Atteso che puntualizza la storia, le finalità, la valenza formativa ed i riferimenti valoriali dell’Istituzione massonica, si rivolge, ad un tempo, al mondo massonico e a quello cosiddetto “profano”. Rispetto a quest’ultimo, in particolare, si configura come tentativo volto a rendere più intellegibili i temi che maggiormente hanno contrassegnato la comune riflessione sull’argomento. Ciò nella consapevolezza dell’impossibilità di analizzare ed illustrare, in un’opera di taglio informativo, la dimensione esoterica e spirituale, inerente a un Ordine iniziatico tradizionale qual è la Massoneria.

Dopo un’agile e felice sintesi sulle origini, il significato e gli sviluppi della Massoneria in Europa, indiscutibilmente apprezzabile risulta la puntualizzazione relativa alla Massoneria intesa come visione della vita.

Accurato e puntuale si rivela il capitolo dedicato agli “Interpreti”: funge da propedeutica calibratura filosofica per “aprire” il “discorso pedagogico”. L’autore passa in rassegna, attraverso scrupolosi e inequivocabili richiami alle opere, il pensiero di G. E. Lessing, J. G. Herder e J. W. Goethe, per il periodo storico compreso tra l’Illuminismo e il classicismo. Mentre G. E. Lessing auspica che un’élite di uomini, spiritualmente superiori, assumano la guida della società, per rimodellarla libera dalla violenza e dal dispotismo e identifica questa élite proprio nella Massoneria; J. G. Herder coltiva il sogno di salvare l’umanità attraverso l’educazione, con il richiamo alla mutua assistenza ed all’amore per il raggiungimento dell’umana felicità. J. W. Goethe, a sua volta, affida, tra l’altro, alla sua famosa poesia, “Che cos’è la Massoneria” l’essenza iniziatica della Massoneria, declinata in atteggiamenti e comportamenti quotidiani.

Ritenendo quella di J. G. Fichte una dottrina massonica fondamentale, l’autore riserva al padre dell’Idealismo tedesco una trattazione a parte, circostanziata e molto dettagliata: emerge con chiarezza la concezione del filosofo sull’istituzione massonica. Fichte affida al “dotto”, educatore dell’umanità, la missione di guidare la società sul sentiero dell’elevazione culturale e spirituale; mentre nelle “Lezioni” che costituiscono la sua “Filosofia della Massoneria” formalizza la sua ipotesi filosofica sull’Istituzione iniziatica.

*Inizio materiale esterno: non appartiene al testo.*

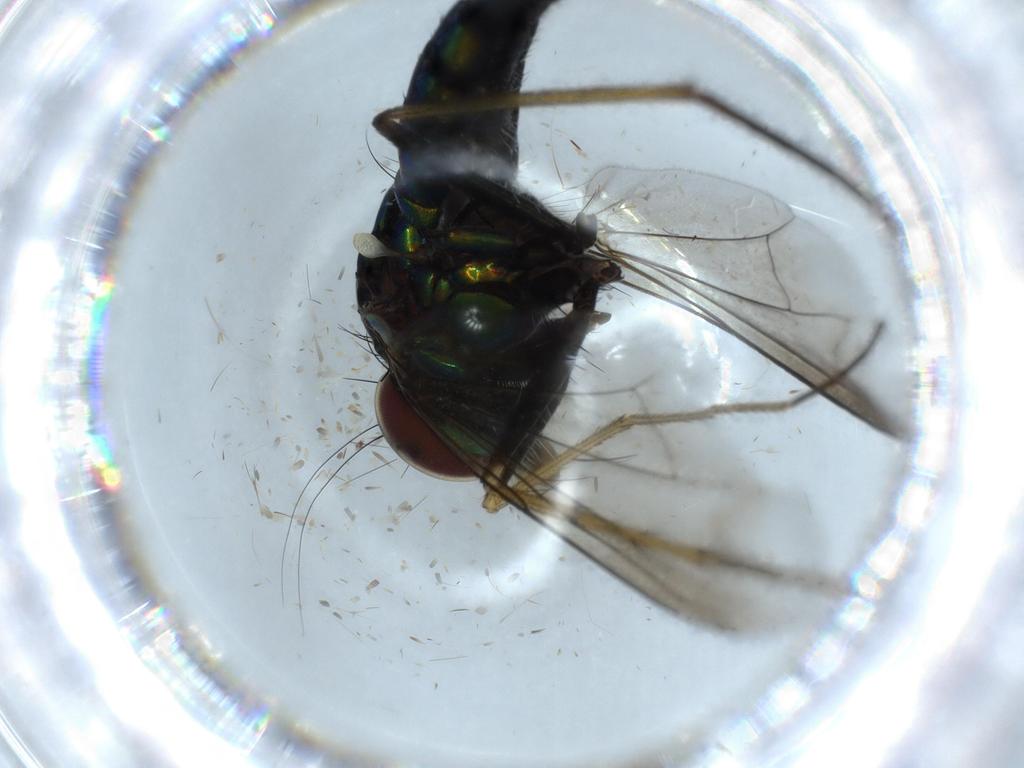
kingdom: Animalia
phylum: Arthropoda
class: Insecta
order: Diptera
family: Dolichopodidae
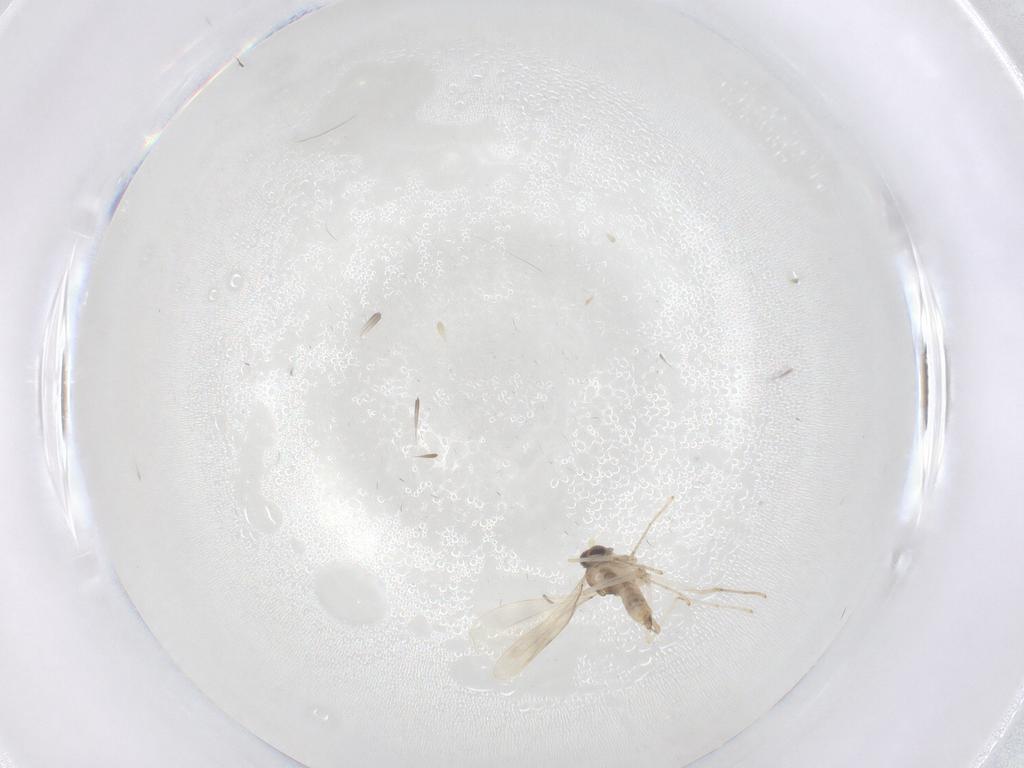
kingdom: Animalia
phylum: Arthropoda
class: Insecta
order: Diptera
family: Cecidomyiidae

Per concludere l’esame della dimensione filosofica della Massoneria, l’autore rivolge la sua attenzione verso l’età contemporanea. Si sofferma, in particolare, a considerare il contributo di J. R. Kipling e di G. Di Bernardo. Il primo declina la sua concezione massonica disseminandone i riferimenti tra le sue numerose opere letterarie; il secondo riprende il sentiero filosofico sull’essenza della Massoneria strutturandolo in un’opera specifica.

L’ultimo capitolo del testo, il più corposo, è dedicato alla “Pedagogia della Massoneria”. Prendendo le mosse dall’esame dei concetti di formazione umana e educazione, Mario D. Cosco procede con un singolare e innovativo parallelismo tra Pedagogia e Massoneria. Non trascura, altresì, un’analisi del ruolo giocato dalla Massoneria nel processo di definizione del Sistema scolastico italiano negli anni post-unitari fino all’avvento del Fascismo. 

Molto utile e apprezzabile rimane, infine, la tematizzazione conclusiva: l’autore s’intrattiene a considerare e “spiegare” le ragioni storiche, le matrici religiose e le motivazioni etico-politiche dell’attuale percezione sociale della Massoneria. Illuminanti, in particolare, sono le pagine finali dedicate ai chiarimenti concettuali.

Si tratta di un testo reso ancor più interessante, per un verso, dalla capacità di sintesi che innerva di equilibrio l’intera trattazione; per altro verso, per il linguaggio scorrevole e, sotto alcuni aspetti, accattivante, che nasconde una profonda padronanza degli argomenti, di volta in volta, affrontati. Infine, non si può sottacere l’onestà intellettuale che informa di sé tutta la ricerca e l’originalità di alcune tesi.

L’ultima segnalazione va riservata alla ricca bibliografia, che la lettura del testo conferma realmente esplorata e assimilata, dimostrando così, ulteriormente, il valore considerevole del saggio. Il saggio non vuole offrire risposte, ma suscitare curiosità e sollecitare ulteriori approfondimenti personali calibrati sulla sensibilità e sugli interessi personali del lettore.